Gözlerimi sola döndürdüm. "Beni suçlayamazsın. Hepinizden küçüğüm..."

"... ve inatçı." Ayaz hala beni inatçı buluyor. Belki... Ayaz daha fazla kalabalığa katlanamayacak gibiydi. İlerdeki sokaklardan birine girdi. Biz de peşinden...

Gölge, "Aklından neler geçiyor Ayaz?" dedi yanına geçerek. Ayaz ise omuz silkti. Şimdiki hedefimiz benim dinlenmem için bir insanın kalabileceği bir yer bulmak. Ve bizim bu konu hakkında hiç bir fikrimiz yok. Benim önceden kaldığım gibi bir yer olabilir ama burası fazla büyük... İşin iyi kısmı buranın halkı kurtlara düşman değil. Pek faydası olmuyor ama en azından rahat hissediyorlar.

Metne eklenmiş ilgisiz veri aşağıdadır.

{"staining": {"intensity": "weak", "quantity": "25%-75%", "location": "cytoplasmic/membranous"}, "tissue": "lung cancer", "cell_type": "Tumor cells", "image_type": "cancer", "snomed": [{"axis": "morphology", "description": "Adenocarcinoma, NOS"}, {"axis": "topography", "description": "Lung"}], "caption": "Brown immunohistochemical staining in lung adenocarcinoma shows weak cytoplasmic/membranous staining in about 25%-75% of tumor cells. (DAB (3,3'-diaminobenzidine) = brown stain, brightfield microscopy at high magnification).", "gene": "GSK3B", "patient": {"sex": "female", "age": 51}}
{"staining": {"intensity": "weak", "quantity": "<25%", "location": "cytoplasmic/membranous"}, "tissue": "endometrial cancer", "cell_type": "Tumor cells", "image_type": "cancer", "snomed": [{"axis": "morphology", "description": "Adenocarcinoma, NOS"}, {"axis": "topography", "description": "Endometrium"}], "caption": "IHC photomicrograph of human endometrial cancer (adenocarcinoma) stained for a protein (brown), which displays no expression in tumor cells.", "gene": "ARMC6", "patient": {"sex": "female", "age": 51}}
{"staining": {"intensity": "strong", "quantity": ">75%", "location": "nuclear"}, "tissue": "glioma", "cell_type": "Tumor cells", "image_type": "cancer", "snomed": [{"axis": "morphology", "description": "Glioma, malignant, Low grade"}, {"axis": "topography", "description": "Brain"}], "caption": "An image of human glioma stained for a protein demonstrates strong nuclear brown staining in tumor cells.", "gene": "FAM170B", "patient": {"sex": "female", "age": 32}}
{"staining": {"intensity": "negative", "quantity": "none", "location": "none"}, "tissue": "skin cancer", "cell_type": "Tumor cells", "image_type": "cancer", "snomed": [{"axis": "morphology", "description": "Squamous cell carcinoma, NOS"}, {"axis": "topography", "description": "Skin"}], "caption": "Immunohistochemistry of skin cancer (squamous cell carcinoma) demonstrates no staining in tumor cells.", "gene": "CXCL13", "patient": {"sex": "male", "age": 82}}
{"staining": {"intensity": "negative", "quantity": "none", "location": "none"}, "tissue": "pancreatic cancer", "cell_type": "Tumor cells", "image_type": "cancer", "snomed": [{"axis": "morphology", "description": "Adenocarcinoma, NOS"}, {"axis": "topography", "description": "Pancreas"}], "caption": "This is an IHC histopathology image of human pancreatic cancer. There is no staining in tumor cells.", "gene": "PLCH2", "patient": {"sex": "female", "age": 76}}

Cesur, Cenk'in yanına gitti. "Kaç aydır kaçıyoruz?" Bunu bıkkınlıkla söylemişti. Cenk'in ona karşı olan sinirli bakışlarını fark edince birkaç adım geriledi. Her ne kadar arkadaş olsak da saygıyı çiğnemek gibi bir hakkımız yok. O yüzden Cesur da geride durmalı.

Cesur geri çekilince cevap verdi. "Bugün dört ay olmuş olmalı." O kadar oldu mu? Bu ay içinde okul bitecek. Sınıfta kalacağım ve bir de bununla uğraşacağım.